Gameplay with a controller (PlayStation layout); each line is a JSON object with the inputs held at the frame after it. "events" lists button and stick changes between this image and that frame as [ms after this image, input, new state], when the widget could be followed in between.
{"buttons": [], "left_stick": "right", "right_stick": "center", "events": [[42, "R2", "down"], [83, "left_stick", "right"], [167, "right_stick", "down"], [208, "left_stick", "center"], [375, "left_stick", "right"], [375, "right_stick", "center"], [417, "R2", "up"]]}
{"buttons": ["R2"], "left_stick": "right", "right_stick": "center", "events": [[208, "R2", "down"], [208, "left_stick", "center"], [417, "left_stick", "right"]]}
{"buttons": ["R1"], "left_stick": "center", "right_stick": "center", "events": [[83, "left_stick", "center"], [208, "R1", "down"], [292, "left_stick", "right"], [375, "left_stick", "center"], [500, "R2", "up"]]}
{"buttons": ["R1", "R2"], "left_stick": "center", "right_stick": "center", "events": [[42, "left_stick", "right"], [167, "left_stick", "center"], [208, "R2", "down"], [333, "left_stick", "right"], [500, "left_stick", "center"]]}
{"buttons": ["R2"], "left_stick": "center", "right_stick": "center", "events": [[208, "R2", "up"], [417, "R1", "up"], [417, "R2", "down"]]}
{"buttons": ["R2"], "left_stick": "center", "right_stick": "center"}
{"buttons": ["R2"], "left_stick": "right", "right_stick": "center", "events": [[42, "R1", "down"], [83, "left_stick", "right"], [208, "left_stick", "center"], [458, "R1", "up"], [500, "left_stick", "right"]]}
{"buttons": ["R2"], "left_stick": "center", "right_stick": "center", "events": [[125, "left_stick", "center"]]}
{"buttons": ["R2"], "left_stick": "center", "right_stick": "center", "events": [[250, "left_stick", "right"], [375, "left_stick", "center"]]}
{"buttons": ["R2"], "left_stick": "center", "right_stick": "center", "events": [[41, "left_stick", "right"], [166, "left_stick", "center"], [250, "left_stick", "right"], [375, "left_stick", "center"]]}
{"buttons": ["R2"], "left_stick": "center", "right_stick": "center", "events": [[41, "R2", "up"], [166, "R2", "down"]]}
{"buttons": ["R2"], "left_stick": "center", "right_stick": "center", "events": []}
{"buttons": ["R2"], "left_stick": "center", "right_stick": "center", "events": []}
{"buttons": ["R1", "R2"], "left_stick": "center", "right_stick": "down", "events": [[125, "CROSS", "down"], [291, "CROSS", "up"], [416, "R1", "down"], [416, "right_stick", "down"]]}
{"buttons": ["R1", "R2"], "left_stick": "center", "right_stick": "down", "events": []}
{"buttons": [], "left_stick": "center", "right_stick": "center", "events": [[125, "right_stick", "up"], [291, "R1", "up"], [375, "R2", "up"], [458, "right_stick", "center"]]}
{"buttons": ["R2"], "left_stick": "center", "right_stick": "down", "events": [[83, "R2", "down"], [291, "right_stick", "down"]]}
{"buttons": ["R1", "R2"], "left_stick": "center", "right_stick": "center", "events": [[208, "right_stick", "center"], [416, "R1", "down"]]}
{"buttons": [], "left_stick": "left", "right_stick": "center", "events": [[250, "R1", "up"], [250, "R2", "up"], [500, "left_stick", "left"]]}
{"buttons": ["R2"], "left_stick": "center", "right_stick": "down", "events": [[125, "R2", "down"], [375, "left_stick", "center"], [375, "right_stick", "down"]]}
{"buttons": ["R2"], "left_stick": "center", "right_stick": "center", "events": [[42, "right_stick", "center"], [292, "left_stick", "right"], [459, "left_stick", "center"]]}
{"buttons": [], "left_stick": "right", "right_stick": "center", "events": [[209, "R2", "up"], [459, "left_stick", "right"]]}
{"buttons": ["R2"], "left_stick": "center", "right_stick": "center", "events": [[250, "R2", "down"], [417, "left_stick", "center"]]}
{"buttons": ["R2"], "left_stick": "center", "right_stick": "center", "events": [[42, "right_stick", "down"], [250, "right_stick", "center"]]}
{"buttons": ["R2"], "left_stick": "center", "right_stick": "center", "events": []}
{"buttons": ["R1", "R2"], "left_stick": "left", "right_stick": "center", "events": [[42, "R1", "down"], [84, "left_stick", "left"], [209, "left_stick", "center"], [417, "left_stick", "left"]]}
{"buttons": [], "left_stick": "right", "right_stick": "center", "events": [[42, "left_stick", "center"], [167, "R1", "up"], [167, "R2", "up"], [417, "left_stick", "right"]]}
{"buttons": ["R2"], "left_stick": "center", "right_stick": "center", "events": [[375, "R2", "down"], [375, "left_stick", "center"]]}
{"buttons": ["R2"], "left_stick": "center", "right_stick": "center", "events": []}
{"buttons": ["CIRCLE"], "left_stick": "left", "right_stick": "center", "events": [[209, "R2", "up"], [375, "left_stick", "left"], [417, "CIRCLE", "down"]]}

########################################

§ TASK DESCRIPTION
In this exercise, repeat all entries exactly.

§ ANSWER TO THIS PROBLEM
Gameplay with a controller (PlayStation layout); each line is a JSON object with the inputs held at the frame after it. "events" lists button and stick changes between this image and that frame as [ms after this image, input, new state], when the widget could be followed in between.
{"buttons": [], "left_stick": "right", "right_stick": "center", "events": [[42, "R2", "down"], [83, "left_stick", "right"], [167, "right_stick", "down"], [208, "left_stick", "center"], [375, "left_stick", "right"], [375, "right_stick", "center"], [417, "R2", "up"]]}
{"buttons": ["R2"], "left_stick": "right", "right_stick": "center", "events": [[208, "R2", "down"], [208, "left_stick", "center"], [417, "left_stick", "right"]]}
{"buttons": ["R1"], "left_stick": "center", "right_stick": "center", "events": [[83, "left_stick", "center"], [208, "R1", "down"], [292, "left_stick", "right"], [375, "left_stick", "center"], [500, "R2", "up"]]}
{"buttons": ["R1", "R2"], "left_stick": "center", "right_stick": "center", "events": [[42, "left_stick", "right"], [167, "left_stick", "center"], [208, "R2", "down"], [333, "left_stick", "right"], [500, "left_stick", "center"]]}
{"buttons": ["R2"], "left_stick": "center", "right_stick": "center", "events": [[208, "R2", "up"], [417, "R1", "up"], [417, "R2", "down"]]}
{"buttons": ["R2"], "left_stick": "center", "right_stick": "center"}
{"buttons": ["R2"], "left_stick": "right", "right_stick": "center", "events": [[42, "R1", "down"], [83, "left_stick", "right"], [208, "left_stick", "center"], [458, "R1", "up"], [500, "left_stick", "right"]]}
{"buttons": ["R2"], "left_stick": "center", "right_stick": "center", "events": [[125, "left_stick", "center"]]}
{"buttons": ["R2"], "left_stick": "center", "right_stick": "center", "events": [[250, "left_stick", "right"], [375, "left_stick", "center"]]}
{"buttons": ["R2"], "left_stick": "center", "right_stick": "center", "events": [[41, "left_stick", "right"], [166, "left_stick", "center"], [250, "left_stick", "right"], [375, "left_stick", "center"]]}
{"buttons": ["R2"], "left_stick": "center", "right_stick": "center", "events": [[41, "R2", "up"], [166, "R2", "down"]]}
{"buttons": ["R2"], "left_stick": "center", "right_stick": "center", "events": []}
{"buttons": ["R2"], "left_stick": "center", "right_stick": "center", "events": []}
{"buttons": ["R1", "R2"], "left_stick": "center", "right_stick": "down", "events": [[125, "CROSS", "down"], [291, "CROSS", "up"], [416, "R1", "down"], [416, "right_stick", "down"]]}
{"buttons": ["R1", "R2"], "left_stick": "center", "right_stick": "down", "events": []}
{"buttons": [], "left_stick": "center", "right_stick": "center", "events": [[125, "right_stick", "up"], [291, "R1", "up"], [375, "R2", "up"], [458, "right_stick", "center"]]}
{"buttons": ["R2"], "left_stick": "center", "right_stick": "down", "events": [[83, "R2", "down"], [291, "right_stick", "down"]]}
{"buttons": ["R1", "R2"], "left_stick": "center", "right_stick": "center", "events": [[208, "right_stick", "center"], [416, "R1", "down"]]}
{"buttons": [], "left_stick": "left", "right_stick": "center", "events": [[250, "R1", "up"], [250, "R2", "up"], [500, "left_stick", "left"]]}
{"buttons": ["R2"], "left_stick": "center", "right_stick": "down", "events": [[125, "R2", "down"], [375, "left_stick", "center"], [375, "right_stick", "down"]]}
{"buttons": ["R2"], "left_stick": "center", "right_stick": "center", "events": [[42, "right_stick", "center"], [292, "left_stick", "right"], [459, "left_stick", "center"]]}
{"buttons": [], "left_stick": "right", "right_stick": "center", "events": [[209, "R2", "up"], [459, "left_stick", "right"]]}
{"buttons": ["R2"], "left_stick": "center", "right_stick": "center", "events": [[250, "R2", "down"], [417, "left_stick", "center"]]}
{"buttons": ["R2"], "left_stick": "center", "right_stick": "center", "events": [[42, "right_stick", "down"], [250, "right_stick", "center"]]}
{"buttons": ["R2"], "left_stick": "center", "right_stick": "center", "events": []}
{"buttons": ["R1", "R2"], "left_stick": "left", "right_stick": "center", "events": [[42, "R1", "down"], [84, "left_stick", "left"], [209, "left_stick", "center"], [417, "left_stick", "left"]]}
{"buttons": [], "left_stick": "right", "right_stick": "center", "events": [[42, "left_stick", "center"], [167, "R1", "up"], [167, "R2", "up"], [417, "left_stick", "right"]]}
{"buttons": ["R2"], "left_stick": "center", "right_stick": "center", "events": [[375, "R2", "down"], [375, "left_stick", "center"]]}
{"buttons": ["R2"], "left_stick": "center", "right_stick": "center", "events": []}
{"buttons": ["CIRCLE"], "left_stick": "left", "right_stick": "center", "events": [[209, "R2", "up"], [375, "left_stick", "left"], [417, "CIRCLE", "down"]]}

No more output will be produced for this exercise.